Rail & Infrastructure

Tunnel vision

Dalian plans world’s largest undersea project

Tunnel vision

No one could accuse the builders of the Channel Tunnel of acting in haste. The idea was first proposed in 1802 by French engineer Albert Mathieu, who envisaged horse-drawn carriages going through the tunnel, guided by gas lights. A British deputation then raised the idea formally with Gladstone in 1865, and in 1875 a Channel Tunnel Company was established to conduct trials.

The idea refused to go away, although the British and French governments didn’t start geological surveys until 1955. A false start occurred in 1974 when digging began only to be abandoned. Fifteen years would pass before the diggers started again, this time seeing the job through to fruition. Thus in May 1994, the tunnel was finally opened by the Queen and President Mitterand. Measuring 50.5km in total length, it broke the record for the longest undersea tunnel (with 38km directly beneath the English Channel).

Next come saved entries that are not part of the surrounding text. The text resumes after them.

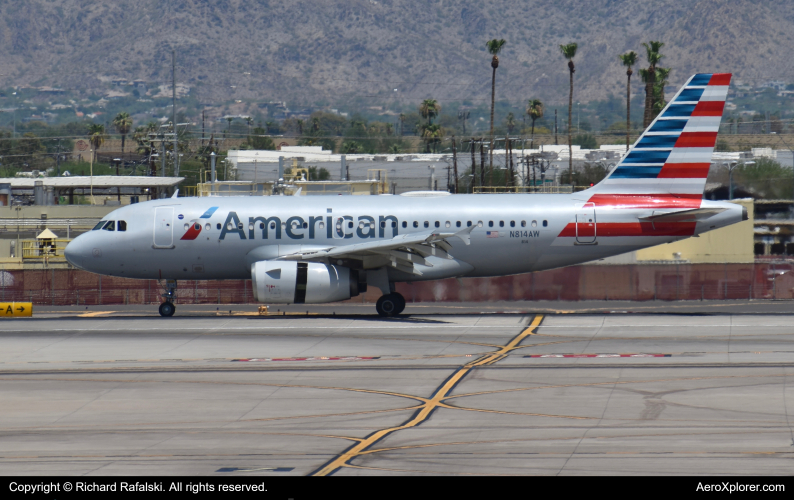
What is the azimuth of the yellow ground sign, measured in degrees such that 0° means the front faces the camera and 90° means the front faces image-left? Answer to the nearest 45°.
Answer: approximately 0°

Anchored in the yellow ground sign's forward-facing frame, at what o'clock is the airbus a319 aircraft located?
The airbus a319 aircraft is roughly at 10 o'clock from the yellow ground sign.

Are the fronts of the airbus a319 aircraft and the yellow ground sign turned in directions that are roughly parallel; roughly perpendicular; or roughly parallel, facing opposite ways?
roughly perpendicular

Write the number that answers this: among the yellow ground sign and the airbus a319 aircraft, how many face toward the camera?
1

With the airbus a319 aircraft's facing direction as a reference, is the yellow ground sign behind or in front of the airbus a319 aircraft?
in front

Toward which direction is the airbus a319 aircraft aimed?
to the viewer's left
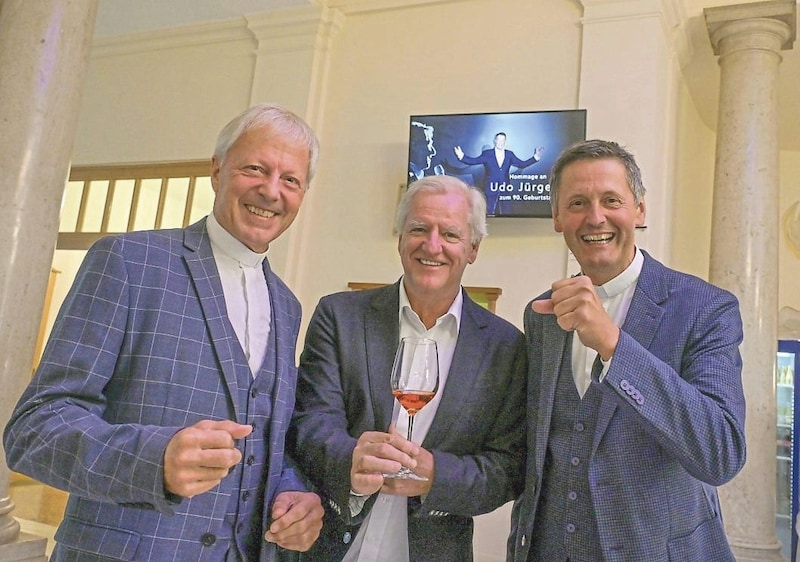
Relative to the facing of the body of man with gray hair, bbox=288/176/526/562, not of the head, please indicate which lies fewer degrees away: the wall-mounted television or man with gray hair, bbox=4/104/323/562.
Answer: the man with gray hair

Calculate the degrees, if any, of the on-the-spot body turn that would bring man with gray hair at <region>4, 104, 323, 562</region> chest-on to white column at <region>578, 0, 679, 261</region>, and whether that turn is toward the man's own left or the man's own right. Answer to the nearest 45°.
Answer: approximately 90° to the man's own left

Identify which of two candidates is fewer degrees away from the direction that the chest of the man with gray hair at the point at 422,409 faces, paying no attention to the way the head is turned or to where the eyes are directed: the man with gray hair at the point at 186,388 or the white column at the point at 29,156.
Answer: the man with gray hair

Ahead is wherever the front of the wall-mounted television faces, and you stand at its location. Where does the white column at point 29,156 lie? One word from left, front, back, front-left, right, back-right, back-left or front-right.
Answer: front-right

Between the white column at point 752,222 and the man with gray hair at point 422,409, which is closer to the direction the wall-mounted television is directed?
the man with gray hair

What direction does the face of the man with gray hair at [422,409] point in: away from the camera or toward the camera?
toward the camera

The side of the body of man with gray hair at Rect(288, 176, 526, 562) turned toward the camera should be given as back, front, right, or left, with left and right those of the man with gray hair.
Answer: front

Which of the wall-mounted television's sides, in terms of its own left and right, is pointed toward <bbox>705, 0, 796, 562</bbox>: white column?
left

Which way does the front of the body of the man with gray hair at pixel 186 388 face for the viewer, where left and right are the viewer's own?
facing the viewer and to the right of the viewer

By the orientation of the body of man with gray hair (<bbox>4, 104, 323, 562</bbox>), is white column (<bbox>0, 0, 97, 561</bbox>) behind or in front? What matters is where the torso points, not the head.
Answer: behind

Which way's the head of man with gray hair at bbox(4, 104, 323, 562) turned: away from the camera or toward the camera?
toward the camera

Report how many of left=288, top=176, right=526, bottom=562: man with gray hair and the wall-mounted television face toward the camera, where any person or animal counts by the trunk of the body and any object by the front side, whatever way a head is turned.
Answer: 2

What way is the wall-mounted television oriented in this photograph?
toward the camera
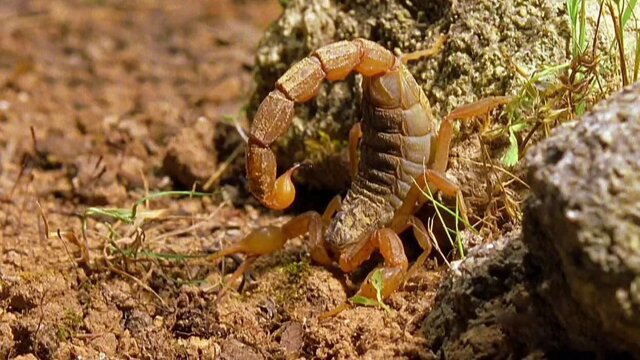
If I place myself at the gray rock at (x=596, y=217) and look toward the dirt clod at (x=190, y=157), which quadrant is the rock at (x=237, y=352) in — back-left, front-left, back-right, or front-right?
front-left

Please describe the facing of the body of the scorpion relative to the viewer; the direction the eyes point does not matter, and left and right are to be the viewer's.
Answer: facing the viewer and to the left of the viewer

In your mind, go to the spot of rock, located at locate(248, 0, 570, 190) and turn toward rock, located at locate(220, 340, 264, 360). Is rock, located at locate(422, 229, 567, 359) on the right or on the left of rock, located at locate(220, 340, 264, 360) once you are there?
left

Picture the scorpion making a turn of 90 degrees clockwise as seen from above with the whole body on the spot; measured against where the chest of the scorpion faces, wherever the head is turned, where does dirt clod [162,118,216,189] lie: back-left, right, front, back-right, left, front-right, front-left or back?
front

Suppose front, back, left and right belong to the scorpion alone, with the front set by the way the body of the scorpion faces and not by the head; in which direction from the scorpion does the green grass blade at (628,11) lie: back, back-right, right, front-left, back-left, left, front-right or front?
back-left

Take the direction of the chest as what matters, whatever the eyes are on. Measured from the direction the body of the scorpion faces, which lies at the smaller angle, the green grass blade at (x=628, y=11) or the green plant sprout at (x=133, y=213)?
the green plant sprout

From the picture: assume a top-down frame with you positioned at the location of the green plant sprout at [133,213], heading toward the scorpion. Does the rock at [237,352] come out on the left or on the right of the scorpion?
right

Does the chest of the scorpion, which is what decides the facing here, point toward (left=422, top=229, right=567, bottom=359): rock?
no

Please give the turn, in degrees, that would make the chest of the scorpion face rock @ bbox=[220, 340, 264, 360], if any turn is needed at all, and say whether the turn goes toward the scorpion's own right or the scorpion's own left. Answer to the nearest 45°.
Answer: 0° — it already faces it

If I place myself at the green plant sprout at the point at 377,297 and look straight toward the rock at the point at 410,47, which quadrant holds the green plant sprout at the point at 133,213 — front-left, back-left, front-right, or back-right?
front-left

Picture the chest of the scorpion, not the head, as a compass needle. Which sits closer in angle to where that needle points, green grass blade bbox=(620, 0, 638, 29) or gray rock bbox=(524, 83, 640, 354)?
the gray rock

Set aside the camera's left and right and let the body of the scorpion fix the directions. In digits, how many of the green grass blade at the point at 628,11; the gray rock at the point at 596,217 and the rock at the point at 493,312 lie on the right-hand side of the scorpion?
0
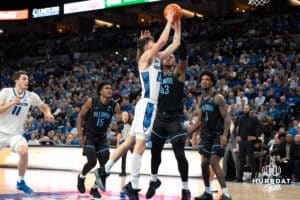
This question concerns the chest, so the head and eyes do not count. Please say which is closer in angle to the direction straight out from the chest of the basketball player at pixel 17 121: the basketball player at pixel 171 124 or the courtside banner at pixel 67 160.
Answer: the basketball player

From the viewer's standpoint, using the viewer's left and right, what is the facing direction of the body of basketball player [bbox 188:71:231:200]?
facing the viewer and to the left of the viewer

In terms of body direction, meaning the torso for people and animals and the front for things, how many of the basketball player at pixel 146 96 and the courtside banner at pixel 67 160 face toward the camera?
1

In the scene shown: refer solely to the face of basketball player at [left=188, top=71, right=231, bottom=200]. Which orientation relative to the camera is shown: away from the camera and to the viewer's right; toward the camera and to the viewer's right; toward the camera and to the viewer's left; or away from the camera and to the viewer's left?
toward the camera and to the viewer's left

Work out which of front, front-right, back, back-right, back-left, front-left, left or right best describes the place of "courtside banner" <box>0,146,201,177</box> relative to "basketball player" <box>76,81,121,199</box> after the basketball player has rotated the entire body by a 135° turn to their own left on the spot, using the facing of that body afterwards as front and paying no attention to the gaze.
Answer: front

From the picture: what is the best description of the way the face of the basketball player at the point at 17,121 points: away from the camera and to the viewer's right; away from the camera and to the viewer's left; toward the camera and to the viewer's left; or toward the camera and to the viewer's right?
toward the camera and to the viewer's right

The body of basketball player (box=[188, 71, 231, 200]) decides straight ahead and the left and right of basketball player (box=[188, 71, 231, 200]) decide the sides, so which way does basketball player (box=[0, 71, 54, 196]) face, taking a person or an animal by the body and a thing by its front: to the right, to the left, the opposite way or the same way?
to the left

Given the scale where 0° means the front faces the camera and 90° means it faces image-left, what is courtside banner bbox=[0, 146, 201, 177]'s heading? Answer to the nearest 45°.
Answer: approximately 0°

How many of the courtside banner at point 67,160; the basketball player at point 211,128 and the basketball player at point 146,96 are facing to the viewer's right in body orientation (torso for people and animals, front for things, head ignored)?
1

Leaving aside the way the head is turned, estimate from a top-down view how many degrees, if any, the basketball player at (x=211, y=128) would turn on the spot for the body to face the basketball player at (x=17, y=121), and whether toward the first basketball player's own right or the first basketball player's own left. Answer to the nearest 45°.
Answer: approximately 45° to the first basketball player's own right

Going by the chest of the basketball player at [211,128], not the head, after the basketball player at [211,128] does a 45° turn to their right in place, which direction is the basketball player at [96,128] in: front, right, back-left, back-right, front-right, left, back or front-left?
front

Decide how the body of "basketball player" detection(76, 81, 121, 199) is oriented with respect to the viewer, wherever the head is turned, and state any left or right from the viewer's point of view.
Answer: facing the viewer and to the right of the viewer
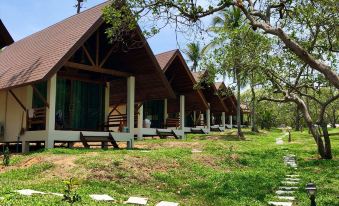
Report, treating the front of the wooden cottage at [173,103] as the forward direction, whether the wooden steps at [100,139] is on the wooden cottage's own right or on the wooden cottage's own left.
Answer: on the wooden cottage's own right

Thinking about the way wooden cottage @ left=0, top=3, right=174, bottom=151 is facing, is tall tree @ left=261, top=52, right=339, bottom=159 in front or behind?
in front

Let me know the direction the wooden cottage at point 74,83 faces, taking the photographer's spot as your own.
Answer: facing the viewer and to the right of the viewer

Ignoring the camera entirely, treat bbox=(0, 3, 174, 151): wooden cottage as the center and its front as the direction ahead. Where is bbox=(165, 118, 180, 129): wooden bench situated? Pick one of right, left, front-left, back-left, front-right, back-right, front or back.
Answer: left

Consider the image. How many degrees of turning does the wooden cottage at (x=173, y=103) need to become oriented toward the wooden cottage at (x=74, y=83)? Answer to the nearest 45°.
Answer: approximately 90° to its right

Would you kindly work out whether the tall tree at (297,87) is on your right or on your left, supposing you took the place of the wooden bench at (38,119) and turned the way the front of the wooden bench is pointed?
on your left

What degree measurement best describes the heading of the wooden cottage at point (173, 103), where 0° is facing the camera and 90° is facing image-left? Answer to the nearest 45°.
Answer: approximately 315°

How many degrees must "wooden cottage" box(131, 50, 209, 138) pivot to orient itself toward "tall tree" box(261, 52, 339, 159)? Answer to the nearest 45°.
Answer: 0° — it already faces it

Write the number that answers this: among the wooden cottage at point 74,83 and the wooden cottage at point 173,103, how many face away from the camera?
0

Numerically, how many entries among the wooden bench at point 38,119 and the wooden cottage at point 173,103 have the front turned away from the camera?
0
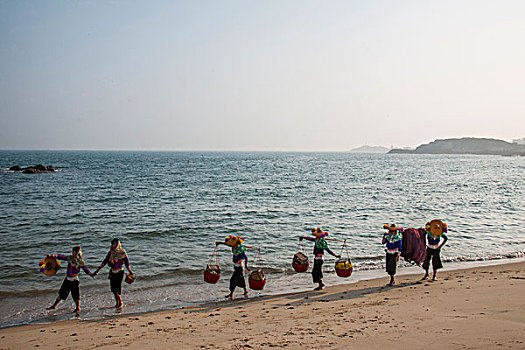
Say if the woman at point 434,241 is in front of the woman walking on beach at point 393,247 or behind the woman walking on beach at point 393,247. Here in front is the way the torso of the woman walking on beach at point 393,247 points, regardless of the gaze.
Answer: behind

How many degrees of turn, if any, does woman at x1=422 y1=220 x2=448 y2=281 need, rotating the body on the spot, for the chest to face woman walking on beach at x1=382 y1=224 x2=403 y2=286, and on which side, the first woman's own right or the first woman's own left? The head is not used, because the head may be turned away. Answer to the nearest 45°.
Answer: approximately 90° to the first woman's own right
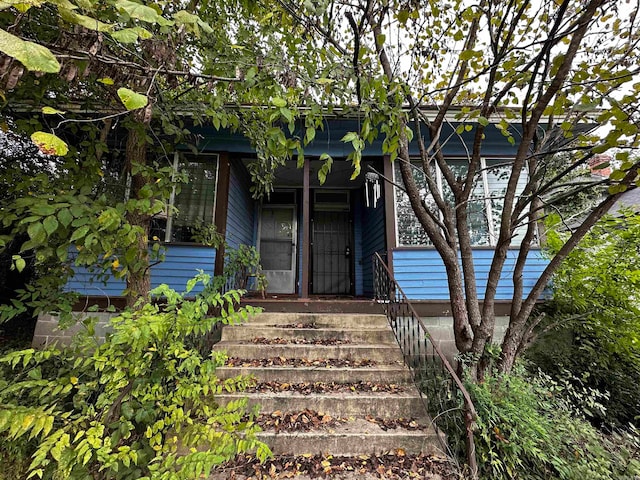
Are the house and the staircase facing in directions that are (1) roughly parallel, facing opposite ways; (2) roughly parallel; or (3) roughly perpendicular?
roughly parallel

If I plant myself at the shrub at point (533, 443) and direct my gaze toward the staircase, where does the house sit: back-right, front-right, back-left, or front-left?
front-right

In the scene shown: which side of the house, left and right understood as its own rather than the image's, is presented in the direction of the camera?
front

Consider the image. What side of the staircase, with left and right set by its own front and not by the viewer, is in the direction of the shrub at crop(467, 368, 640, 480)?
left

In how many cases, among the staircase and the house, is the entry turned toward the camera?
2

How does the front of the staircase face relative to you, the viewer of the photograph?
facing the viewer
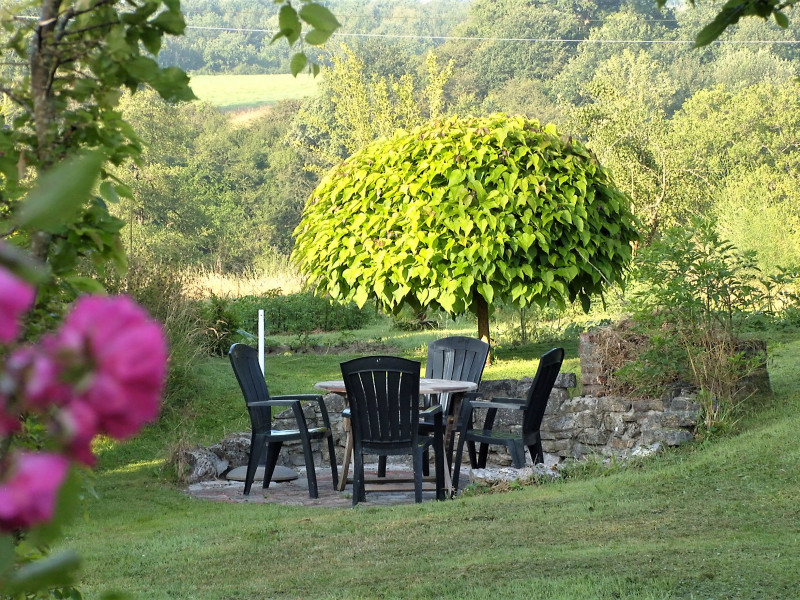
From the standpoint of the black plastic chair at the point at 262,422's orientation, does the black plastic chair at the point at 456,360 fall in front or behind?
in front

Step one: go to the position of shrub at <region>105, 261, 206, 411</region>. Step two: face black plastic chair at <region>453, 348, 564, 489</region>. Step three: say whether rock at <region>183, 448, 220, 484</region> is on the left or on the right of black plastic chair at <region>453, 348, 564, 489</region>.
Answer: right

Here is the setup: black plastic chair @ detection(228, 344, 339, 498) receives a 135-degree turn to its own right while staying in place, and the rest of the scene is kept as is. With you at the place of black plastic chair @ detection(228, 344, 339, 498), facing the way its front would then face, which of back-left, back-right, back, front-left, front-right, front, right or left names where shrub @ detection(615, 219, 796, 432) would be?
back-left

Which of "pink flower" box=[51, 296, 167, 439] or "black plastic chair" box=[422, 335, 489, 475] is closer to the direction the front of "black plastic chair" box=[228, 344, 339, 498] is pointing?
the black plastic chair

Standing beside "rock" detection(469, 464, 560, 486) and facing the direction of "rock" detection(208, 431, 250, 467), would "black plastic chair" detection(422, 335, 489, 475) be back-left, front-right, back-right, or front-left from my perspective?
front-right

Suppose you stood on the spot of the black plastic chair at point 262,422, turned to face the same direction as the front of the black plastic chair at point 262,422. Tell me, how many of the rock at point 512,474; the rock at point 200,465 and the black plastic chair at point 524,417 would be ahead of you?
2

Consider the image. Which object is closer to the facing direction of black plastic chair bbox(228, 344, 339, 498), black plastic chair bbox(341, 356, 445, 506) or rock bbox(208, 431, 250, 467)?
the black plastic chair

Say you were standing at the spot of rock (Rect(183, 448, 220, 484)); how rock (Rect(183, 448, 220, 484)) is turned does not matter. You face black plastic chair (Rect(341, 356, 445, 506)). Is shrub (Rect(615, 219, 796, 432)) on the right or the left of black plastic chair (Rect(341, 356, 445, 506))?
left

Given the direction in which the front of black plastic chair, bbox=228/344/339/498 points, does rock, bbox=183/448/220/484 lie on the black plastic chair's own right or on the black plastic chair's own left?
on the black plastic chair's own left

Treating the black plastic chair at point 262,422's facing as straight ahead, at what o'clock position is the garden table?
The garden table is roughly at 12 o'clock from the black plastic chair.

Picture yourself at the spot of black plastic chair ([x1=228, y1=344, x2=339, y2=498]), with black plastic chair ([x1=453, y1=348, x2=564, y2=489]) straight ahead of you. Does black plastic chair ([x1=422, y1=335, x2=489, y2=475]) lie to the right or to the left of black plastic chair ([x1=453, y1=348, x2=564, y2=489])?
left

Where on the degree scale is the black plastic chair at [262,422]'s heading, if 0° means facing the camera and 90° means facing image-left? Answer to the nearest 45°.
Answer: approximately 270°

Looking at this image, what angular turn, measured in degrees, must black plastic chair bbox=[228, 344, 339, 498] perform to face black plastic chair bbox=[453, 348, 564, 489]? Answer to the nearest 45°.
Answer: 0° — it already faces it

Over in China they don’t believe in quite so much dilly-dallying where mega-infrastructure projects are concerned. Even so, when it comes to the proposed Bohai Harbour Crossing, some are wondering whether tunnel enthusiasts may face similar headwinds to those encountered by the Anglo-French engineers.

Like the Channel Tunnel, the Bohai project is not to be entered into lightly. For a start, it blows the Anglo-French effort out of the water in terms of scale: on completion it will measure well over twice its length. And then there’s the small issue of cost – an estimated price tag of Rmb200 billion ($32.2 billion). That is also more than twice the cost of the Channel Tunnel (which came in – over budget – at £9.5 billion).

Preparations for the Bohai tunnel – first mooted by an academic from the Chinese Academy of Engineering in 2005 – have taken on a new level of seriousness after it emerged that the state economic planner, the NDRC, has ordered an inspection report to be delivered to the State Council by June. In late March the deputy secretary general of Dalian told a news conference that his own city will “actively cooperate with the relevant state ministries” to make the project happen. Should the plan be approved, media estimates are that it will take six to eight years to complete.

The key players pushing for the Bohai project are the bureaucrats of Liaoning and Shandong. That’s because the tunnel will connect their respective provinces, via the cities of Yantai and Dalian (for more on this fast-growing city in Liaoning, see WiC169). The hope is that the new link will stimulate an enormous economic opportunity, cutting distances between the the rustbelt regions of Liaoning and the more thriving eastern seaboard. The current distance by road or rail between Yantai and Dalian is almost 2,000km and the tunnel’s fans say that it takes 40 hours to move goods by ship between the cities, more during peak periods. A tunnel with a fast train will dramatically improve transportation links, with estimates of travelling times dropping to as little as half an hour.

Mu Fanmin, the chairman of the Shandong Yantai Jinchuang Group – as well as a deputy to China’s legislature – has a bold vision for the scheme. He says the project will support a new north-south rail artery connecting five large economic circles: the Russian Far East, Northeast China, the Bohai Sea Rim, the Yangtze River Delta and the Pearl River Delta.

But, as ever, there are sceptics too, among them the 21CN Business Herald, which reckons the tunnel faces “world-class technical problems”. One key issue is that – unlike the Channel Tunnel – engineers on the Bohai project lack decades worth of geological tests on the rock beneath the sea. New Century Weekly notes that the Anglo-French effort benefitted from chalk formations that acted as a natural buttress, helping to strengthen the tunnel’s roof.

It’s not evident that the underwater terrain in Bohai Bay is as suitable. For example, there’s another area of concern: the tunnel will go through a seismic zone, meaning it will need to be engineered to withstand a magnitude-8 earthquake.

If it does go ahead, the 106 kilometre tunnel will prove that China’s love affair with huge infrastructure flourishes still.